Youths living in group homes operated by the Yukon government approached CBC North reporter Nancy Thomson with their stories of physical abuse and neglect. Her work eventually led to investigations by the department of Health and Social Services and by the Office of the Yukon Child Advocate. The Yukon government publicly apologized to the youths — and the public — for its failure to protect them, and announced a series of corrective measures.
APTN reporters Kenneth Jackson and Martha Troian showed the same determination investigating the death of a 15-year-old from Poplar Hill First Nation, Kanina Sue Turtle, who filmed her suicide while in a foster home owned by a child welfare agency. They set out to investigate the connection between the high rate of suicides among Indigenous youth — five to six times higher than in the non-indigenous population — and child welfare. APTN exposed the lack of a surveillance system to keep track of suicides in First Nations. They also showed that children’s aid societies in Ontario don’t provide the data needed to determine the number of Indigenous kids taken from their homes.
Last February, Ottawa tabled Bill C-92, aimed at stopping the over-representation of Indigenous children in foster care. But as APTN’s investigation shows, without proper data tracking, the legislation cannot deliver on its promises.

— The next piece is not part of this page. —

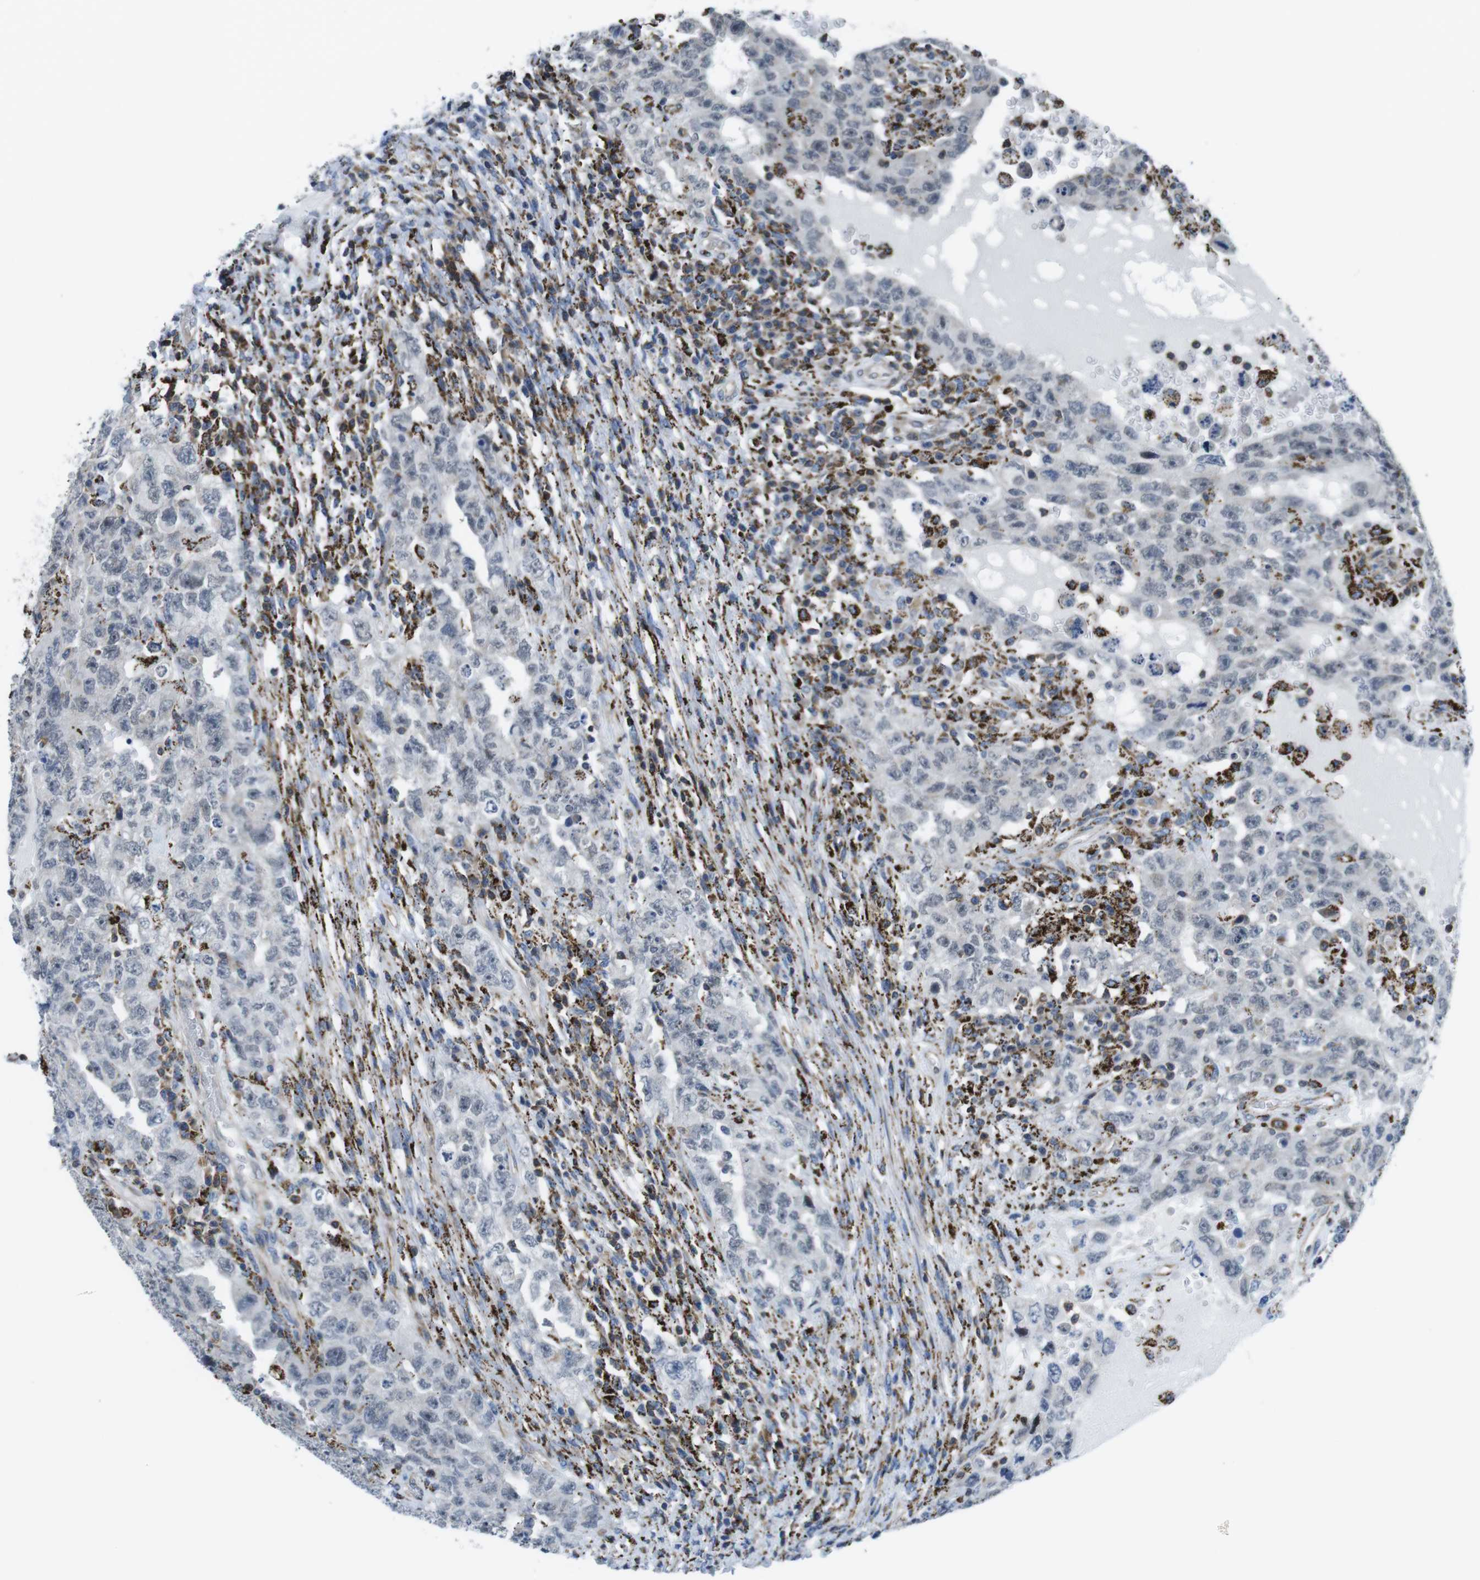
{"staining": {"intensity": "negative", "quantity": "none", "location": "none"}, "tissue": "testis cancer", "cell_type": "Tumor cells", "image_type": "cancer", "snomed": [{"axis": "morphology", "description": "Carcinoma, Embryonal, NOS"}, {"axis": "topography", "description": "Testis"}], "caption": "The histopathology image exhibits no staining of tumor cells in embryonal carcinoma (testis). Brightfield microscopy of immunohistochemistry (IHC) stained with DAB (brown) and hematoxylin (blue), captured at high magnification.", "gene": "KCNE3", "patient": {"sex": "male", "age": 26}}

Fellowships honour investigative journalists Corbett Hancey and Greg Mercer
The two winning projects are:
CORBETT HANCEY for a proposal to produce a series of investigative articles, for print and broadcast, on the recent controversial decision, made by the Canadian Government, to allow Canadian defence contractors to sell weapons to Ukraine to fight Russian-backed rebels in the country’s restive east; and
GREG MERCER for a proposal to examine the hidden problem of occupational disease in Canada, to promote better understanding of why the situation is so under-reported and victims rarely compensated. The resulting series will be published widely in print and on media websites.
Judges for the 2018 Michener Awards:
Margo Goodhand, Chief Judge, former editor-in-chief of The Edmonton Journal and the Winnipeg Free Press; Sally Reardon, former CBC-TV producer and author; Mary McGuire, Carleton University professor of Journalism; Pierre Tourangeau, former ombudsman and news director at Radio-Canada; Katherine Sedgwick, Frontier College journalism professor and former deputy editor of The Gazette; Pierre Asselin, former editorialist for Le Soleil.

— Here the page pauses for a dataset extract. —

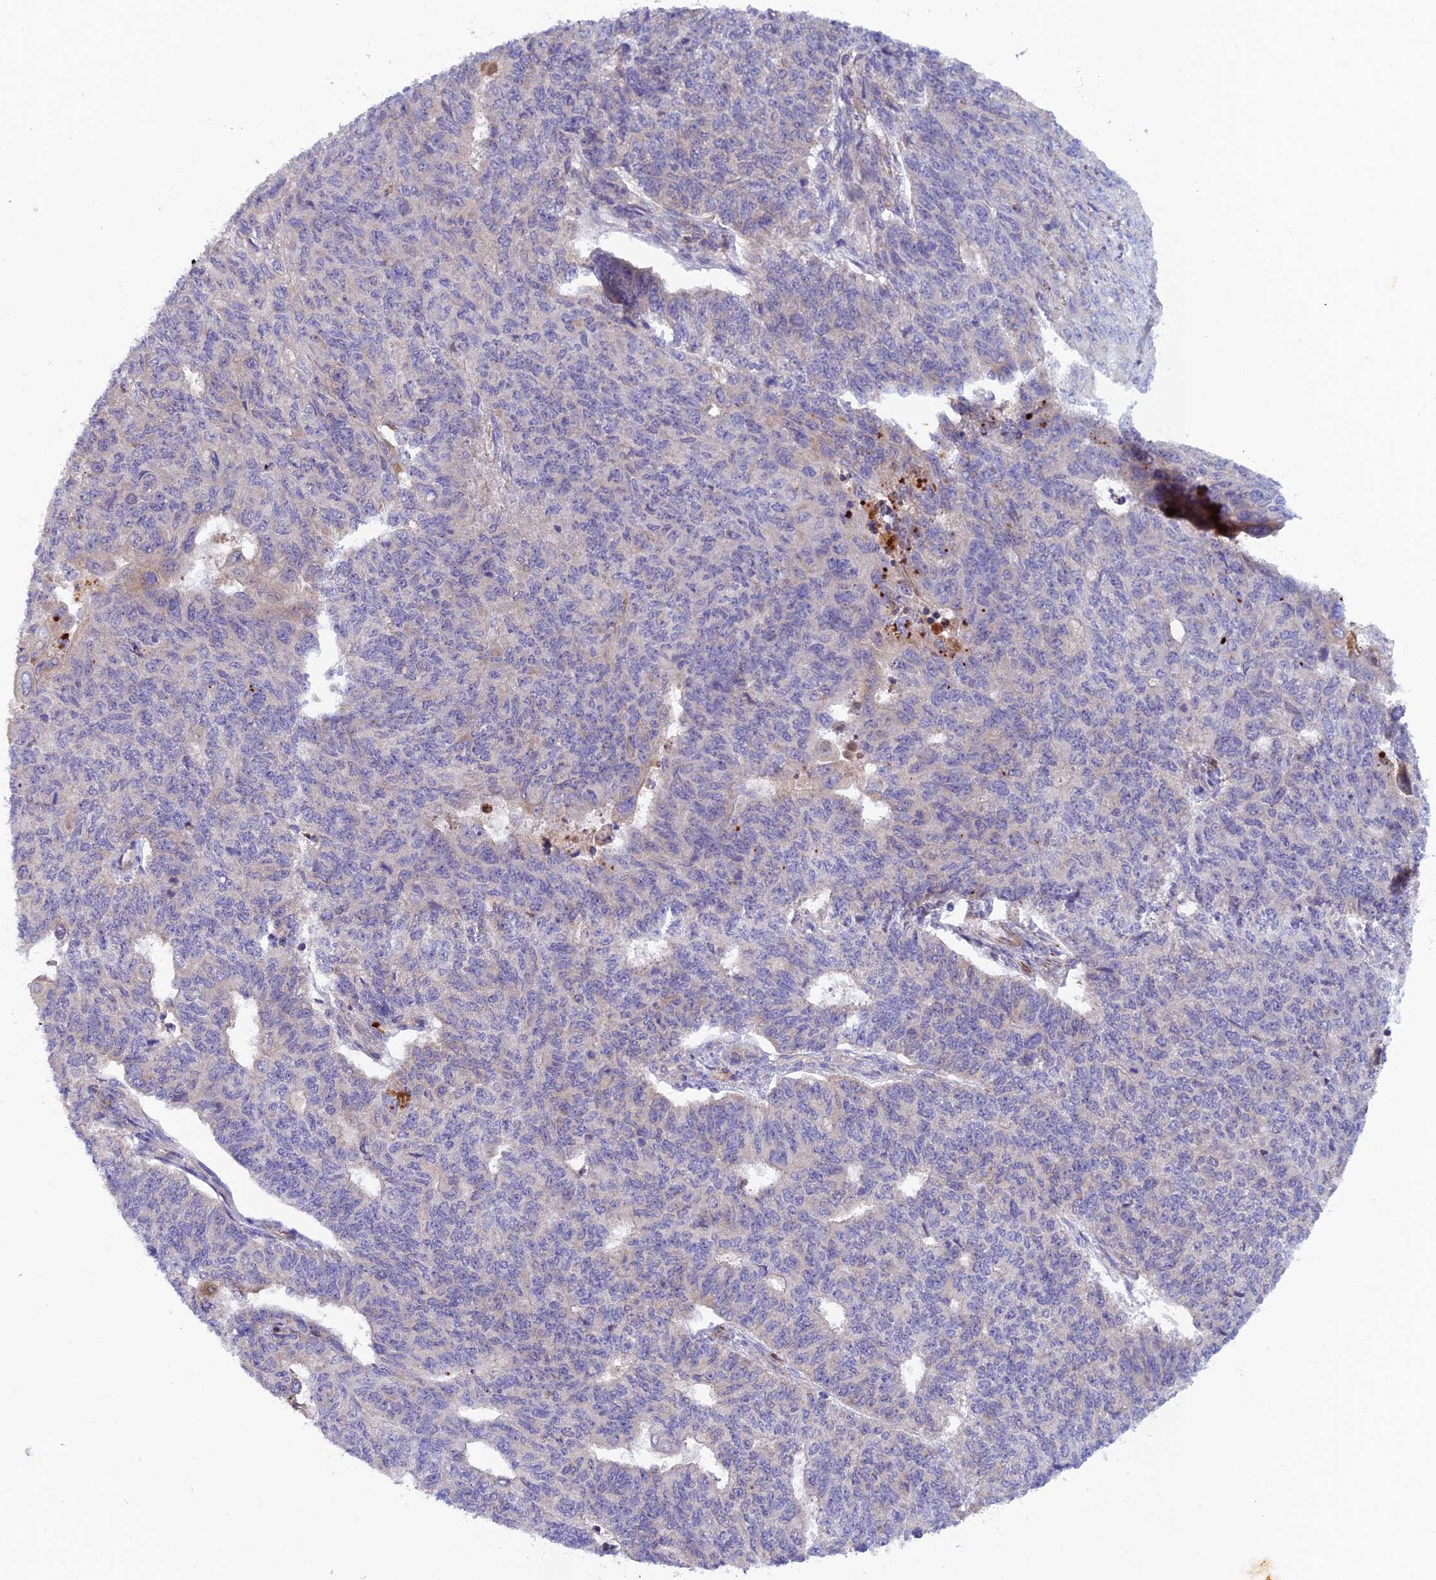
{"staining": {"intensity": "negative", "quantity": "none", "location": "none"}, "tissue": "endometrial cancer", "cell_type": "Tumor cells", "image_type": "cancer", "snomed": [{"axis": "morphology", "description": "Adenocarcinoma, NOS"}, {"axis": "topography", "description": "Endometrium"}], "caption": "A micrograph of endometrial cancer (adenocarcinoma) stained for a protein displays no brown staining in tumor cells. (DAB IHC visualized using brightfield microscopy, high magnification).", "gene": "RALGAPA2", "patient": {"sex": "female", "age": 32}}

Judges for the 2019 Michener-Deacon Fellowships
Donna Logan, Professor Emerita/Founding Director of the Graduate School of Journalism at UBC; Genevieve Rossier, Directrice des communications, de la programmation et de l’éducation, Bibliothèque et Archives nationales du Quebec; Romayne Smith Fullerton, Associate Professor, Faculty of Information and Media Studies, University of Western Ontario and Ethics Editor at J-Source; Dean Jobb, an award-winning author and journalist who teaches in the MFA in Creative Non-Fiction program at the University of King’s College in Halifax; and Connie Monk, Program Head of Broadcast and Online Journalism at BCIT.
Recognizing outstanding and unbiased public service in journalism, the award is presented to news organizations; newspapers, broadcasting stations and networks, news agencies, periodicals, magazines and online journalism sources.